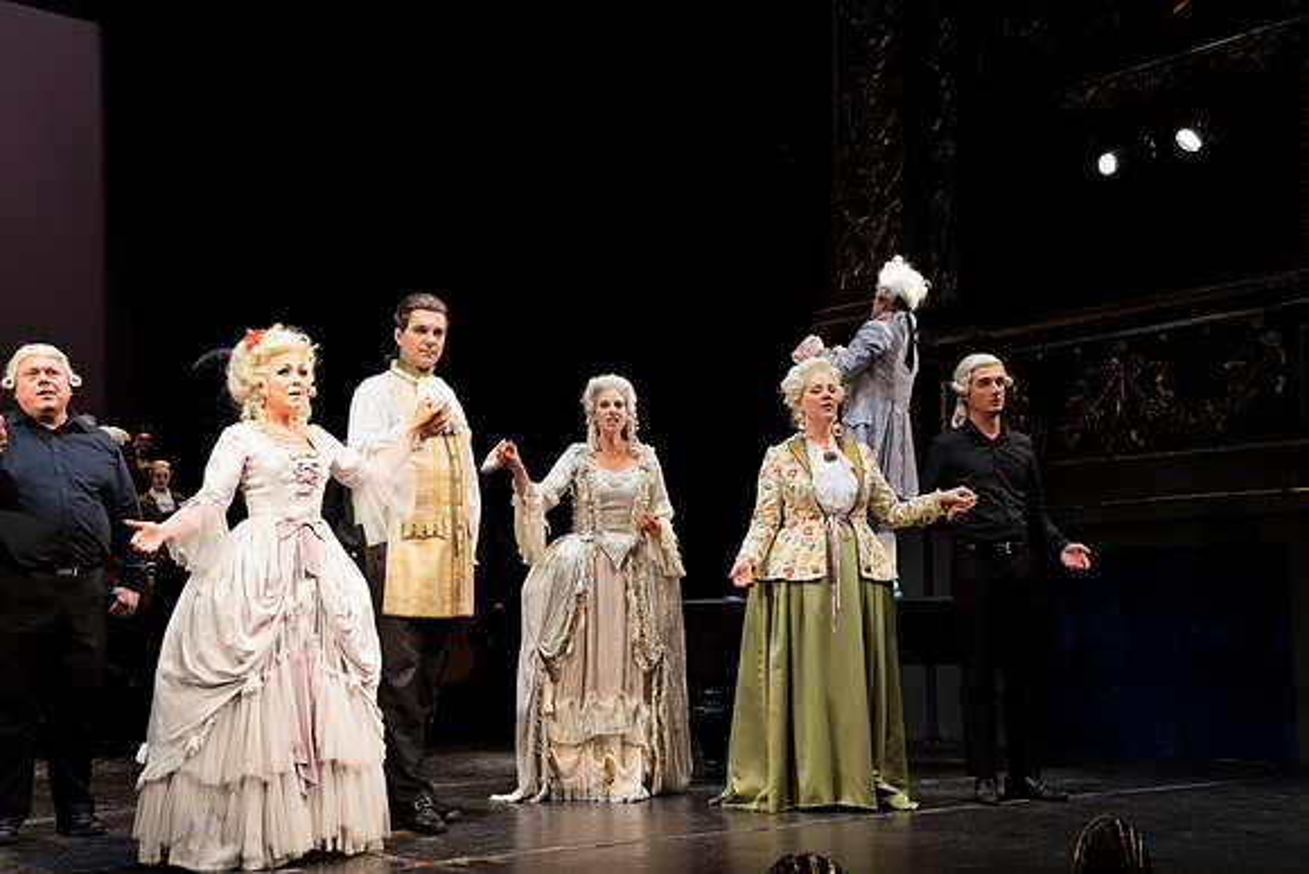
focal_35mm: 42
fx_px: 1527
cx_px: 654
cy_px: 437
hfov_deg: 46.4
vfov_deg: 31.9
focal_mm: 42
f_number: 6.7
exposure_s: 1/125
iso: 1250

____________________

__To do__:
Reproduce all lines above exactly. Leave the images out.

__Exercise answer__:
focal_35mm: 42
fx_px: 1527
cx_px: 654
cy_px: 437
hfov_deg: 46.4
vfov_deg: 31.9
focal_mm: 42
f_number: 6.7
exposure_s: 1/125
iso: 1250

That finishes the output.